Over the following decades many studies demonstrated similar results in multiple lubrication environments. Machinery Lubrication magazine published the results of a meta analysis conducted by Jim Fitch on more than 100 of those studies. The results are now well known in tribology circles as the “Noria Life Extension Tables.” In a nutshell, running cleaner oil does extend the life of equipment. There are four different categories of equipment in these tables. Each category of equipment shows different life extensions depending on improvement in oil cleanliness. Oil cleanliness is defined by ISO 4406 particle counts specifically looking at particles in the 6+ and 14+ micron categories. Generally speaking, life extensions range from a modest 10% for minimally cleaner oil in gearboxes to more than a 60% improvement for a modest cleanup of oil in diesel engines and hydraulics. Experts may sometimes dispute the exact numbers in these charts, but the tribology community fully accepts the concept that removing small hard particles from lubricating oil will extend lubricated component life.
Historically, most engines have run filters in the 25-40 micron range. The rationale is that filtration is needed to remove large particles that could cause significant problems. The limitation is that filtration must allow sufficient oil flow to keep the engine lubricated even after the filter is partially plugged by capturing a large quantity of particles. The smaller the pore size of a filter, the larger the surface area required to provide the necessary oil flow. In recent years, filter element technology has allowed for high efficiency engine oil filters that can filter down to about 15 microns. Currently, to provide full flow filtration below that level would require an enormous filter surface area that is simply not practical for physical and economic reasons. Engines manufacturers accept these filtration limitations and simply consider the wear caused by small particles as “Normal Wear.”

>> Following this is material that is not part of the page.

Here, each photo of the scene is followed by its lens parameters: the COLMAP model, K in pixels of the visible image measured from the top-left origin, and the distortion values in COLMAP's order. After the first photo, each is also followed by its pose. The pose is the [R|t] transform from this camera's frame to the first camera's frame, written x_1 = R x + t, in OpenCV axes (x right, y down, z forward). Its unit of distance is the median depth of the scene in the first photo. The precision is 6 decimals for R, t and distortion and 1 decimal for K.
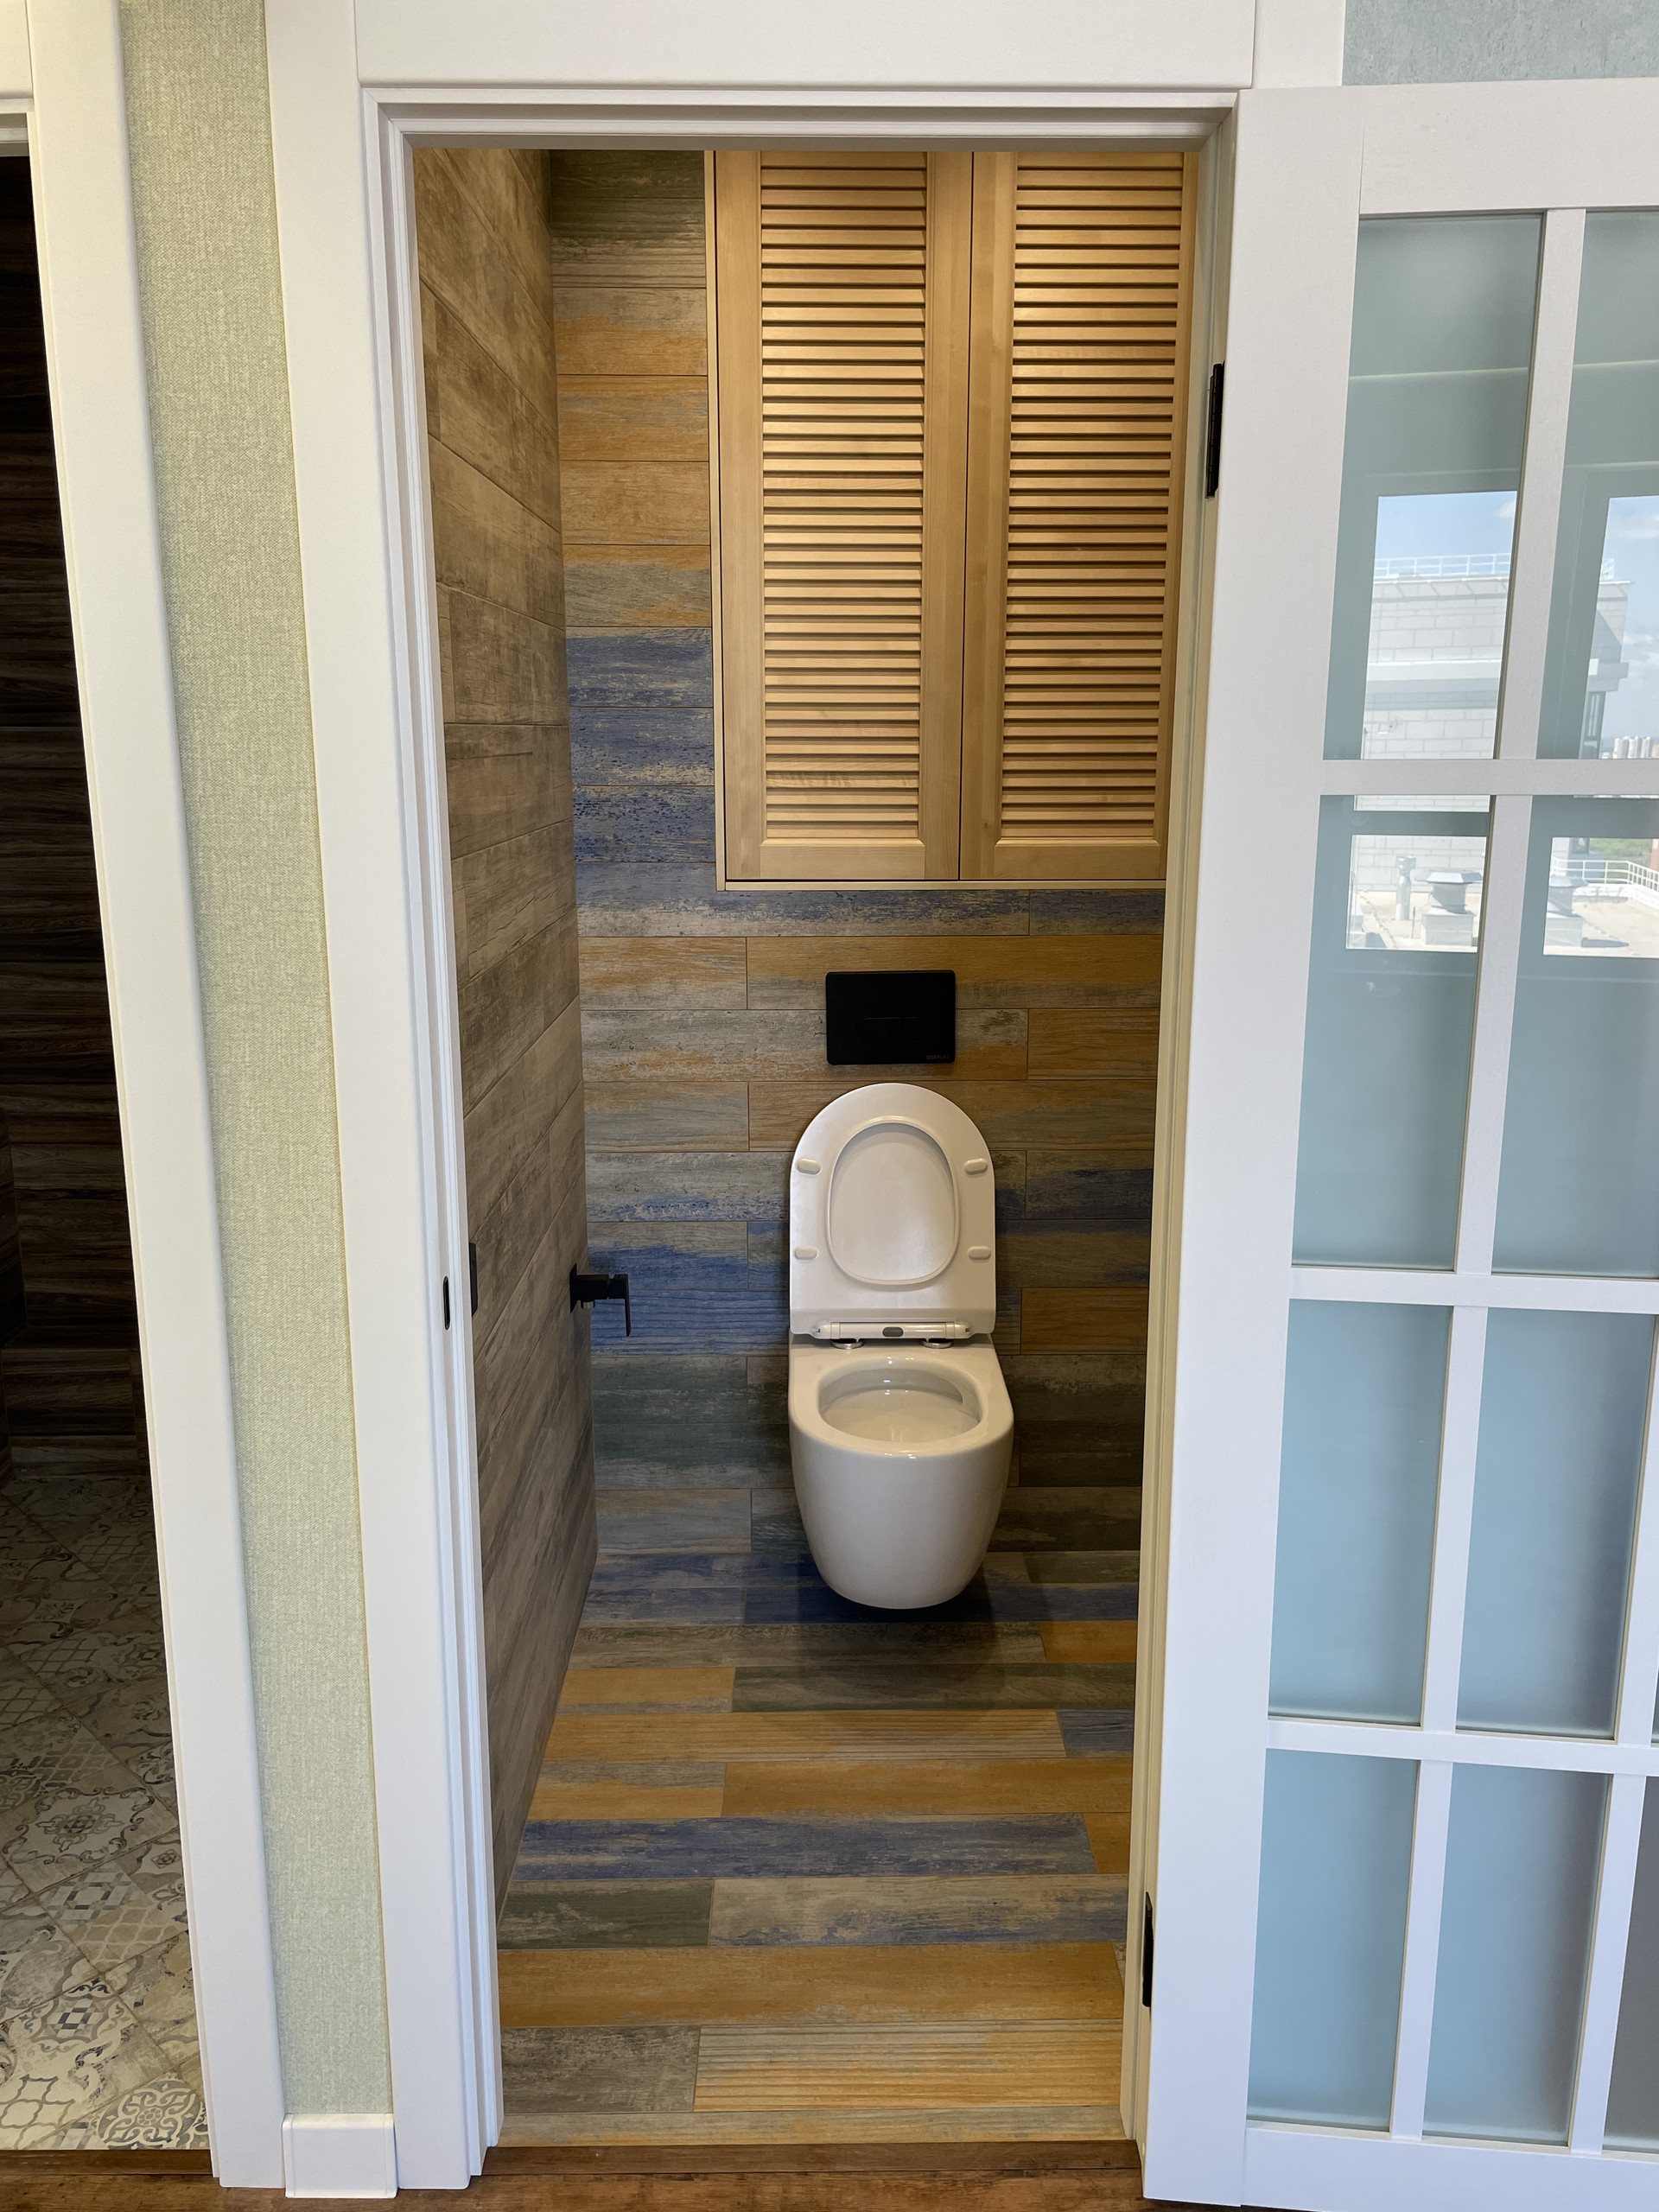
lens RADIAL K [[1734.5, 0, 837.3], [0, 1734.5, 1109.8], [0, 0, 1]] dist [0.068404, -0.031650]
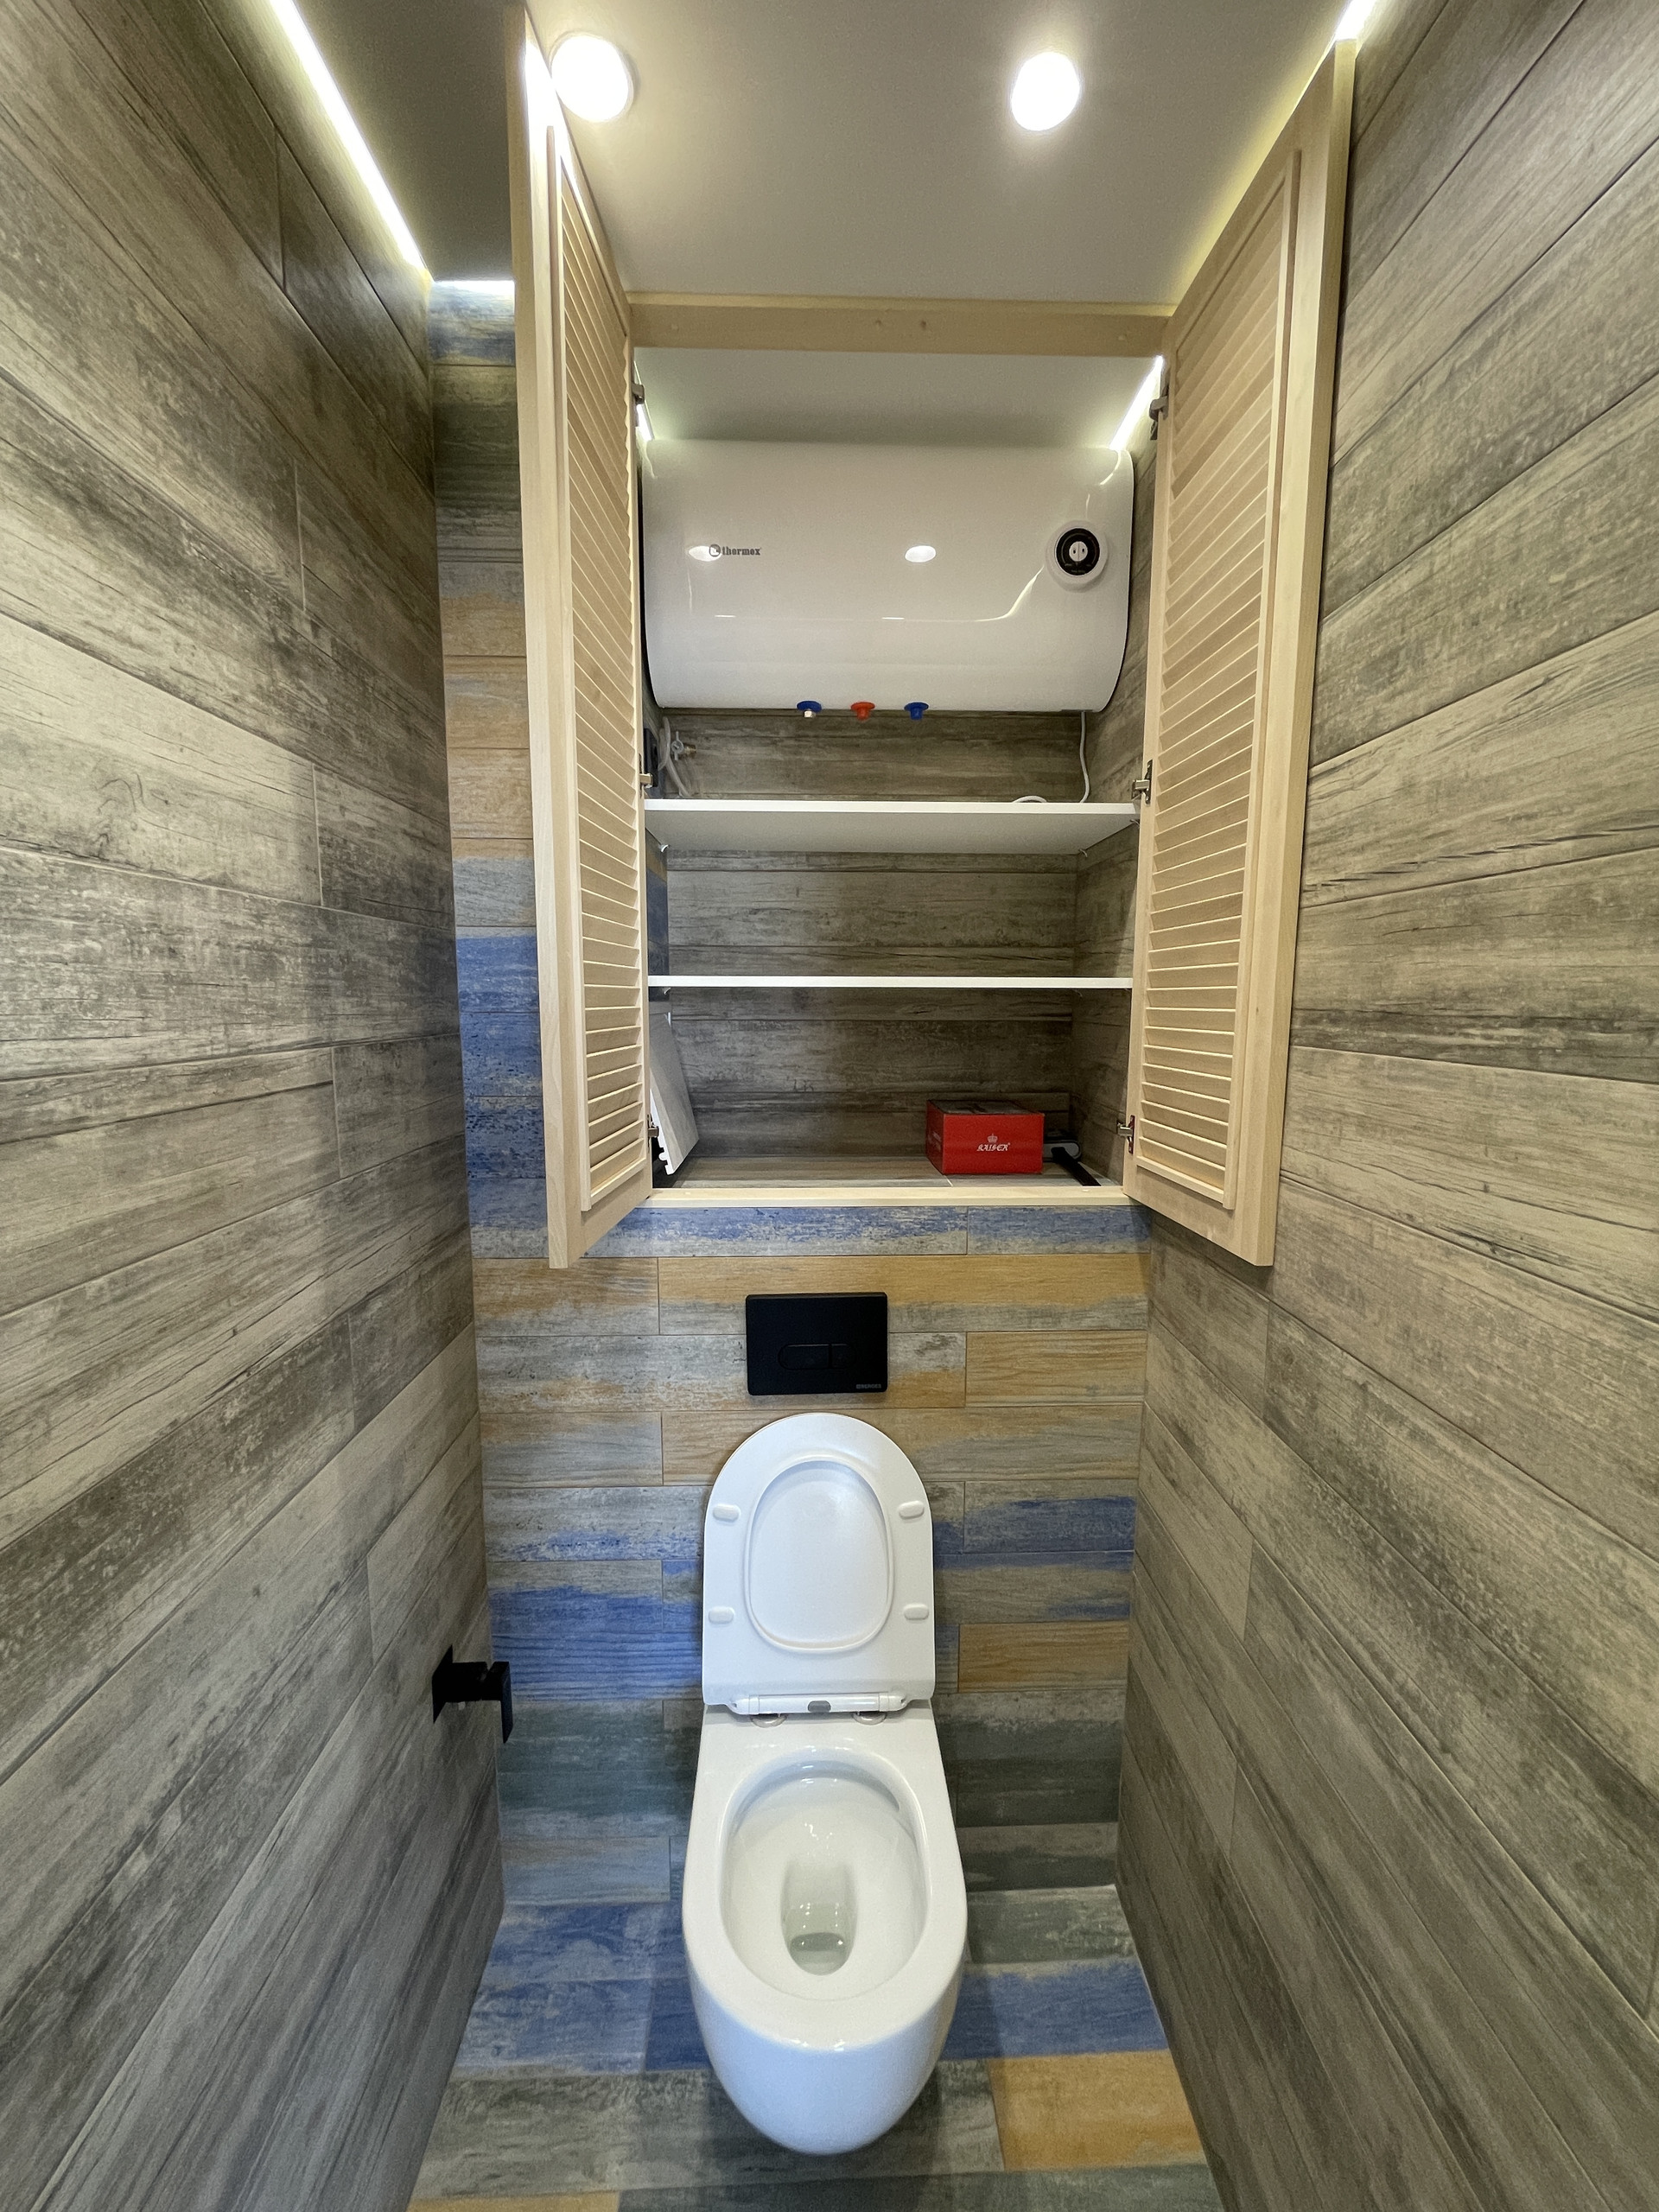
lens RADIAL K [[882.0, 0, 823.5], [0, 882.0, 1105.5], [0, 0, 1]] dist [-0.010651, 0.000063]
pose [[0.999872, -0.000736, 0.015975, 0.027024], [0.002227, 0.995613, -0.093544, -0.134359], [-0.015836, 0.093567, 0.995487, 0.525637]]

To further examine “Normal Wear,” consider how the Dynamic Clearances of lubricated components in an engine change as they move. When the clearance is open to its maximum, oil flows between the components. The particles that are small enough to be carried into the oil film space between components cause the most wear. When the clearance decreases, the particles are trapped between the moving parts. This process will also create more small steel particles, thus propagating the wear cycle.
FilterMag removes the most common small particles that oil filters cannot: those made of steel. Removing these small steel particles breaks the wear cycle and extends the life of lubricated components.